Week 3 Framing and Composition Artist Research
Artist 1
Edward Weston
Edward Weston, 'Johnny' 1944
Edward Weston, Pennsylvania Dutch Barn, 1941
(Book Research From - Classic Essay on Photography, Edited by Alan Trachtenberg)
Edward Weston was born in 1886. Weston started his career as a Photo-Secessionist, making softly focused images with simple geometric forms and patterns of light. In the 1920's be began to alter his photographic style. In 1924 while photographing in Mexico he decided that the true nature of photography rests in clearly detailed, realistic depiction of the physical world. In 1932 several photographers influenced by Weston's style joined him and formed a group called 'Group f.64' This group included Ansel Adams, Imogen Cunningham, John Paul Edwards, Sonia Noskowiak, Henry Swift, and Willard Van Dyke. Their name was created representing the small apertures in which they set their lenses. Excluded from Museums and Galleries, they held their own exhibitions. In 1937, Weston became the first photographer to receive a John Simon Guggenheim Memorial Foundation Fellowship. At the end of the 1940's Weston contracted Parkinson's Disease and could no longer photograph. His last images were taken in 1948, near his home in Carmel.
The Top Image (1944), I thought this image was a really good Space of Frame Image, with there being a lot of space around the cat. I really love all the patterning he has in this image from the wall, to the cat and the patterning on the cat, to the log, It all matches each other which I think looks really good. This image was taken with a Wide Depth of field seen with the sharp walls behind and the whole image being in focus.
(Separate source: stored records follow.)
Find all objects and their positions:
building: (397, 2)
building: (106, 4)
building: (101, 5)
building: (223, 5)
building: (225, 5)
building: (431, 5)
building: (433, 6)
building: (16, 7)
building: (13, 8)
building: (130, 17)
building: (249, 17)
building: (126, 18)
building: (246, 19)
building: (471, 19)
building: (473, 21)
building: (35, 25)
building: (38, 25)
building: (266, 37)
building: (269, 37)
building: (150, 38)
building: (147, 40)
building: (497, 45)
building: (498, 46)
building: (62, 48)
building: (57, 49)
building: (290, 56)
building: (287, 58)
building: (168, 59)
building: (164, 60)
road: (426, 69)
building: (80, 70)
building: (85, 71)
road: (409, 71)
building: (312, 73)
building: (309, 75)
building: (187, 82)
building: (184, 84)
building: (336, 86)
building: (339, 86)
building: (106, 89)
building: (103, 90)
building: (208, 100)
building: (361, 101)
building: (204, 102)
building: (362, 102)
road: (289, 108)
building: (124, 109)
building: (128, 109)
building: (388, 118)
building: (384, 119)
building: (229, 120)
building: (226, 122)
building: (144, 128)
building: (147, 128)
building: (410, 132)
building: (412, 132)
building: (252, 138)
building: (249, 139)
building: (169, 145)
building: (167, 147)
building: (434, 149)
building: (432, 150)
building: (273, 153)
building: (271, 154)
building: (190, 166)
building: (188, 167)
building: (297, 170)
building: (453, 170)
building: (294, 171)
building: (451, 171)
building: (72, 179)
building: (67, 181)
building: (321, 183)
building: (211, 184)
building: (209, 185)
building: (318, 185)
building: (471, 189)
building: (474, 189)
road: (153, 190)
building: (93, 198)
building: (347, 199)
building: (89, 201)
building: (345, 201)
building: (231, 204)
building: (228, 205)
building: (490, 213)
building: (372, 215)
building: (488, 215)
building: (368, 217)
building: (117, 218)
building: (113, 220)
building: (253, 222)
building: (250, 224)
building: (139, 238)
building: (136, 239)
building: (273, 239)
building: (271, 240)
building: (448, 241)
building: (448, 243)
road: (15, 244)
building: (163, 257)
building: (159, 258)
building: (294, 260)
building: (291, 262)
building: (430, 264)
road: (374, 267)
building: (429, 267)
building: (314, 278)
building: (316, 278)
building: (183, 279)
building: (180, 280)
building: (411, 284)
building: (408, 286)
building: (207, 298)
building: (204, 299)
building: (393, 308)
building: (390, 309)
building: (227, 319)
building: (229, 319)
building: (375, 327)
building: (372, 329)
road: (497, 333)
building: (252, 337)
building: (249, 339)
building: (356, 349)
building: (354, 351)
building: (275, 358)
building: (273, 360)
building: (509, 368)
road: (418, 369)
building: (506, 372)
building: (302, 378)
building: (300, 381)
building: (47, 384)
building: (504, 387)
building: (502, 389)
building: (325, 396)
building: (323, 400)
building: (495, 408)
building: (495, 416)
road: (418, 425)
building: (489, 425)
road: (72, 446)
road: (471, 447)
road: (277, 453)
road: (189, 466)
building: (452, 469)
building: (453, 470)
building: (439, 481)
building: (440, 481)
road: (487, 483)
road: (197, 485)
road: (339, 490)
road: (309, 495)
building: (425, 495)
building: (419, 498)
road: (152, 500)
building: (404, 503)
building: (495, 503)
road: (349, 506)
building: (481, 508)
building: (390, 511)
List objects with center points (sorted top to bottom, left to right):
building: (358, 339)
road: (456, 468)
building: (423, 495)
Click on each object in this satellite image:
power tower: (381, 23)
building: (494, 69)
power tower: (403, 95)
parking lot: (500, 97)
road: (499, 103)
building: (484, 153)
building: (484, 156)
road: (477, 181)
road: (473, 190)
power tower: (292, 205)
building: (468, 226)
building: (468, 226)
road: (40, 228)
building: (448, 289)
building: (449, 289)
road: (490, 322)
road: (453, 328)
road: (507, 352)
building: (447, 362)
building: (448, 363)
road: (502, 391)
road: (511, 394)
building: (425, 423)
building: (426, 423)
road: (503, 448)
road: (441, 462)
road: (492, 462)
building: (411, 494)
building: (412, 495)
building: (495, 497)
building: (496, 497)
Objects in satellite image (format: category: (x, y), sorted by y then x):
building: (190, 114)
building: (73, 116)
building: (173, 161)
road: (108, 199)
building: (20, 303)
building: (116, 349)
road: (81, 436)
The Bottom Image (1941), When I saw this image I thought it worked really well for Rule of thirds Intersections. Especially on the top right with the wheel being set on the Top Right Rule of Thirds Intersection.
Artist 2
Bernd and Hilla Becher
Bernd and Hilla Becher, Koper Tower, Mine Hannover, Bochum, Germany, 1937
Bernd and Hilla Becher, Trier-Ehrang, 1982
(Book Research Information From - The Dusseldore School of Photography by Stefan Gronert)
Bernd and Hilla were born in 1934 and 1931. The Becher's Work was shot in black and white and depicted industrial buildings and machines, water, cooling and winding towers, gasometers, blast furnaces, lime kilns, grain elevators and factories to name but a few of their more common subjects. Their photos are shot against pale grey sky, in a carefully balanced light which avoids strong shadows and shot with their subjects generally positioned exactly in the center of the picture. Bernd and Hilla took images as a way of preserving what had been. During the first three decades of their work, the Becher's themselves regarded their photographs as documents for the preservation of a disappearing age in buildings.
The First Image (1937), When I looked at it, I know it's not a landscape image BUT the top of the image to me seems like it goes alone the rule of thirds line not all the way across but still seems like it does to me. I was debating if these were close crop of space of frame images BUT I decided they were Space of Frame due to the fact they have surroundings around them.